Premier League champions Manchester United say Swastika-style logo is "completely inappropriate"
Manchester United have issued an unreserved apology and launched an internal investigation following the publication of a Swastika-style club logo on a weekly email sent to supporters.
The United Uncovered email, which bears the offending image, also carries the heading of New Order - a term linked to Nazism following Adolf Hitler’s call in 1941 for a European New Order - above images of several players, including Adnan Januzaj, David de Gea and Danny Welbeck.
Images of the email have caused outrage on Twitter, prompting United’s Head of Media, David Sternberg, to tweet an apology and pledge an investigation into how the publication was cleared for publication.
Sternberg tweeted: "The creative is completely inappropriate; we apologise unreservedly and are taking appropriate internal action."
When contacted by supporters demanding to know why the image had been distributed, Sternberg tweeted: "That's what is being investigated - obviously it shouldn't have."

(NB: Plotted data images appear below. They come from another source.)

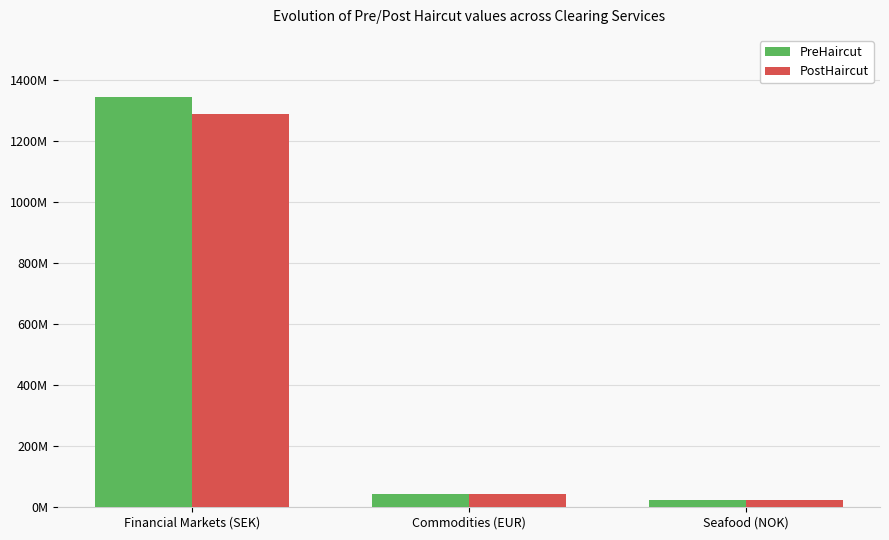

Rank the series by their average value, from highest to lowest.

PreHaircut, PostHaircut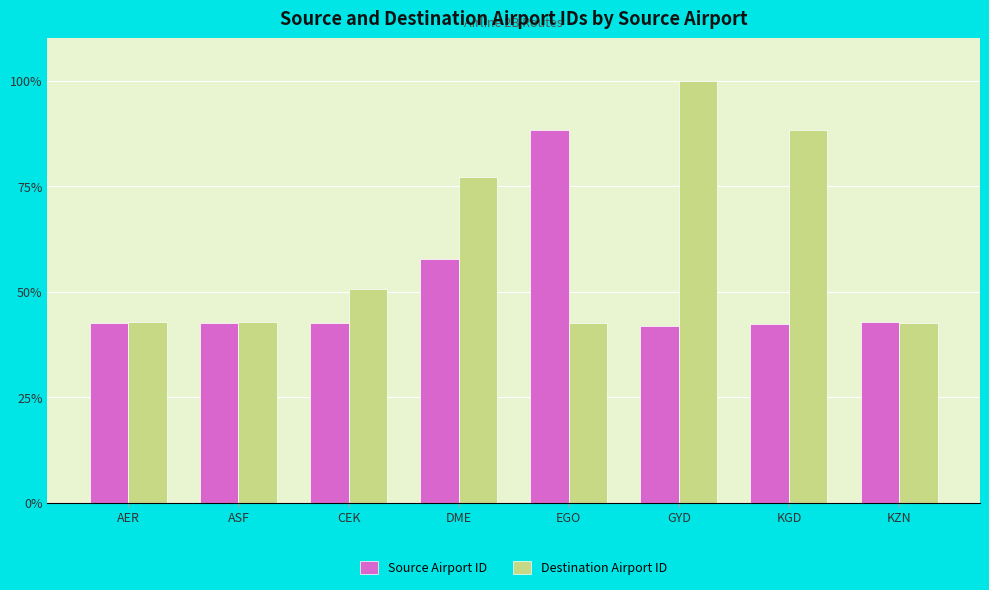

Rank the series by their maximum value, from highest to lowest.

Destination Airport ID, Source Airport ID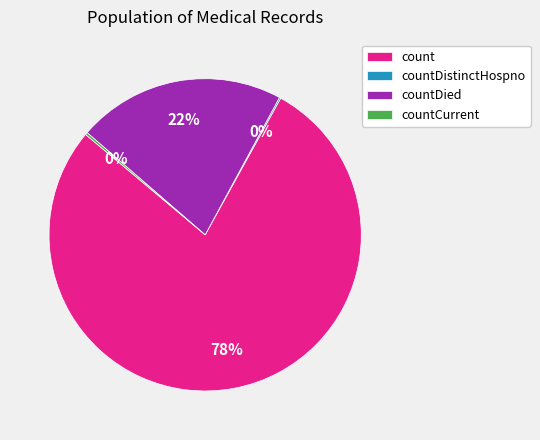

Is it true that count is 78% of the pie?

True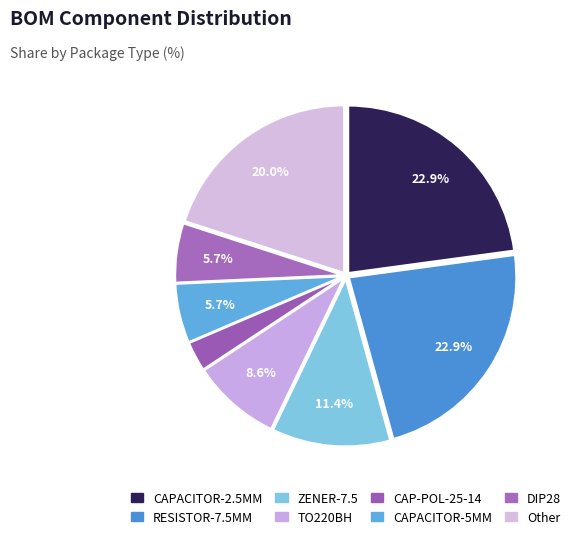

What is the change in value from CAP-POL-25-14 to CAPACITOR-5MM?

+1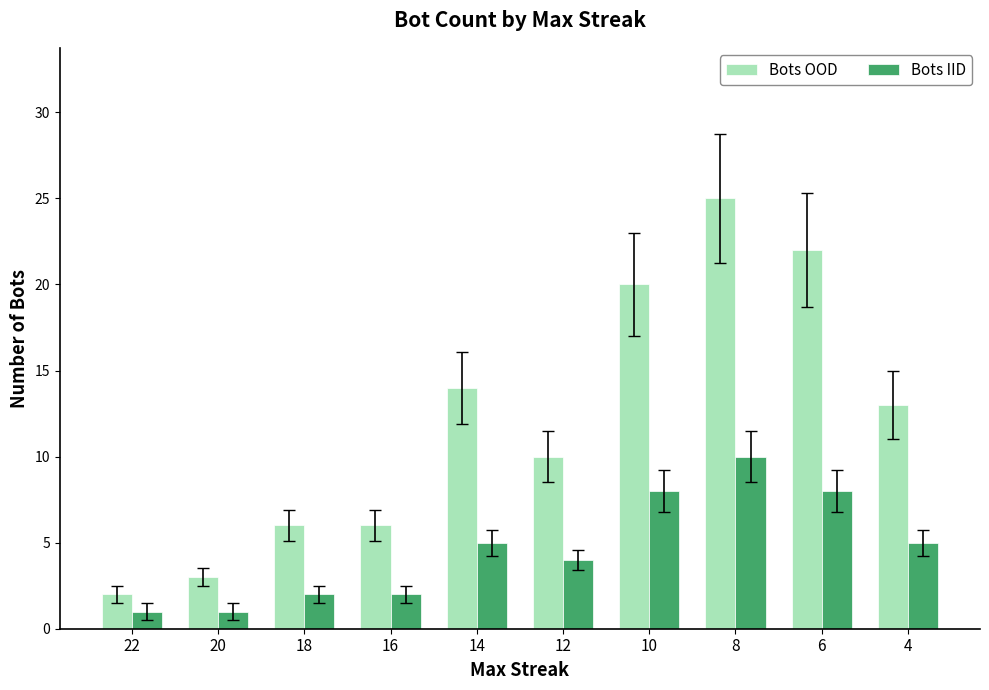

At how many categories does at least one series exceed 15?

3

United are understood to have taken action to prevent further distribution the United Uncovered email, with senior figures at Old Trafford taken aback by the incident.
Australian goalkeeper Mark Bosnich is the most high-profile footballer to have become embroiled in a Nazism furore after being fined £1,000 for delivering a Nazi salute to Tottenham Hotspur supporters during a Premier League game for Aston Villa at White Hart Lane in 1996.
Tottenham, a club with a sizeable Jewish following, have also been at the centre of a campaign this season to eradicate the ‘Yids’ chant among their supporters.
The term ‘Yid’ is regarded as a derogatory reference to Jewish people, but some Tottenham supporters claim to use the chant having ‘reclaimed’ the insult in an act of defiance.